Política

Prazo da prisão domiciliar de Bolsonaro entra na reta final e será reavaliado pelo STF

Foto: Hugo Barreto/Metrópoles

O prazo da prisão domiciliar temporária do ex-presidente Jair Bolsonaro termina nos próximos dias e deverá passar por nova avaliação judicial. A medida foi concedida após sua alta hospitalar, ocorrida em 27 de março, quando deixou o Hospital DF Star, em Brasília, após tratamento de um quadro de broncopneumonia.

A autorização para o cumprimento da pena em regime domiciliar foi concedida pelo ministro Alexandre de Moraes, do Supremo Tribunal Federal (STF), por um período de 90 dias. A previsão é de que o prazo se encerre em 25 de junho, quando a situação do ex-presidente será analisada novamente, podendo incluir a realização de perícia médica, caso seja considerada necessária.

Na decisão que autorizou a prisão domiciliar temporária, Alexandre de Moraes destacou que o ambiente residencial seria mais adequado para a recuperação de Bolsonaro.

Segundo o ministro, a literatura médica aponta que idosos com sistema imunológico mais fragilizado podem levar entre 45 e 90 dias para se recuperar totalmente de uma pneumonia que acomete ambos os pulmões, com o restabelecimento da força física, do fôlego e da disposição.

“O ambiente domiciliar é o mais indicado para preservação de sua saúde, uma vez que, conforme literatura médica, devido às condições mais frágeis do sistema imunológico de idosos, o processo de recuperação total de pneumonia nos dois pulmões, com retorno da força, fôlego e disposição, pode durar entre 45 (quarenta e cinco) e 90 (noventa) dias”, escreveu o ministro na decisão.

Antes da concessão da prisão domiciliar, Bolsonaro estava detido desde janeiro em uma sala de Estado-Maior localizada no 19º Batalhão da Polícia Militar do Distrito Federal, no Complexo Penitenciário da Papuda, conhecido como Papudinha.

O ex-presidente cumpre pena de 27 anos e três meses de prisão por tentativa de golpe de Estado.

Relembre o caso

Bolsonaro foi preso preventivamente em 22 de novembro, em uma sala da Superintendência da Polícia Federal, em Brasília, após violar a tornozeleira eletrônica enquanto cumpria prisão domiciliar.
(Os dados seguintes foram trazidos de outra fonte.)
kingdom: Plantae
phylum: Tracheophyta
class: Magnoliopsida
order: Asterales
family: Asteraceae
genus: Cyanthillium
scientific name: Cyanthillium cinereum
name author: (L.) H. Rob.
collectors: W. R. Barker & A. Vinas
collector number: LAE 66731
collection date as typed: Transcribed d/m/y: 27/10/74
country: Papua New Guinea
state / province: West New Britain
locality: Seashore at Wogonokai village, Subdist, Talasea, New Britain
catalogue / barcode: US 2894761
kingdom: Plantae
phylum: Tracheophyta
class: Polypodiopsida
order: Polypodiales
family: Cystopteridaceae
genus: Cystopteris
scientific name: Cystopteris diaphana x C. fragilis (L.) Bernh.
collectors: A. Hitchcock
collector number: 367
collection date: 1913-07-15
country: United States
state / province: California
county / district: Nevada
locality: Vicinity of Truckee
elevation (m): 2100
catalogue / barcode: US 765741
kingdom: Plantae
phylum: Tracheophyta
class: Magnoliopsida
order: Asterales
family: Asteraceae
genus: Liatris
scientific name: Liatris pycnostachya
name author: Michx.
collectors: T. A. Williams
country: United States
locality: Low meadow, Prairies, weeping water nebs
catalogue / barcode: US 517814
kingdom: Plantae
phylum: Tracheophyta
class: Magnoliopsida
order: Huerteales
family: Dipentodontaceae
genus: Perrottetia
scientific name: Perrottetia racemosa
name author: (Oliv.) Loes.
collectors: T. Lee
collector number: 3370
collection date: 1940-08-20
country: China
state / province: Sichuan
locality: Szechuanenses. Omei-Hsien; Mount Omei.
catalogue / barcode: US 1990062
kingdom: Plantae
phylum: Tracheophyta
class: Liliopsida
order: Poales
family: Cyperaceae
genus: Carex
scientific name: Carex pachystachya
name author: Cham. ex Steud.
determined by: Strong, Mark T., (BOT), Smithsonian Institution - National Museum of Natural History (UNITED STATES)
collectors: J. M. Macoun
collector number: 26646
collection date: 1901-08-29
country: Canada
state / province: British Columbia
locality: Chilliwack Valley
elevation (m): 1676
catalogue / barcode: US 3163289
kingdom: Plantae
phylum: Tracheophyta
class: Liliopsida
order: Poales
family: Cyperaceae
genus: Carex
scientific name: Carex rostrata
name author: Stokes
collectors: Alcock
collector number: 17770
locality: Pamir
Três dias depois, em 25 de novembro, Alexandre de Moraes determinou o início da execução da pena de 27 anos e três meses de prisão. A condenação foi aplicada por liderar uma organização criminosa que, segundo a decisão judicial, teria atuado para mantê-lo no poder após a derrota nas eleições de 2022.

Posteriormente, em 15 de janeiro, Moraes autorizou a transferência do ex-presidente para uma sala de Estado-Maior no 19º Batalhão da Polícia Militar do Distrito Federal, localizado no Complexo Penitenciário da Papuda.

No local, Bolsonaro passou a cumprir a pena em um espaço de 64,83 metros quadrados, equipado com quarto, banheiro privativo, cozinha, área externa para banho de sol e espaço destinado à prática de exercícios físicos. As visitas familiares também foram ampliadas para dois dias por semana, distribuídas em três horários distintos.

Com o término do prazo de 90 dias da prisão domiciliar temporária previsto para 25 de junho, a situação de Jair Bolsonaro deverá ser reavaliada pelo Supremo Tribunal Federal. A análise considerará seu estado de saúde e poderá incluir novos exames ou perícia médica para definir os próximos passos relacionados ao cumprimento da pena.